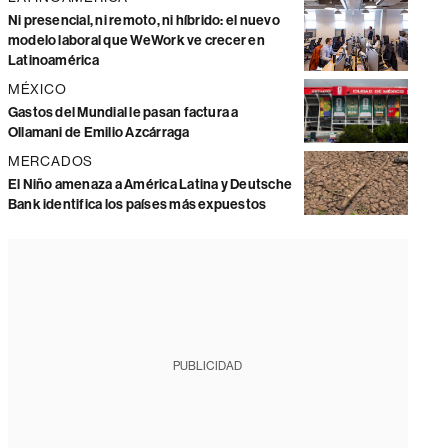
Ni presencial, ni remoto, ni híbrido: el nuevo
modelo laboral que WeWork ve crecer en
Latinoamérica
MÉXICO
Gastos del Mundial le pasan factura a
Ollamani de Emilio Azcárraga
MERCADOS
El Niño amenaza a América Latina y Deutsche
Bank identifica los países más expuestos
PUBLICIDAD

# # # # # # #

**Try it:** Every record above must be given again exactly; drop the pictures.

**Result for this task:**
Ni presencial, ni remoto, ni híbrido: el nuevo
modelo laboral que WeWork ve crecer en
Latinoamérica
MÉXICO
Gastos del Mundial le pasan factura a
Ollamani de Emilio Azcárraga
MERCADOS
El Niño amenaza a América Latina y Deutsche
Bank identifica los países más expuestos
PUBLICIDAD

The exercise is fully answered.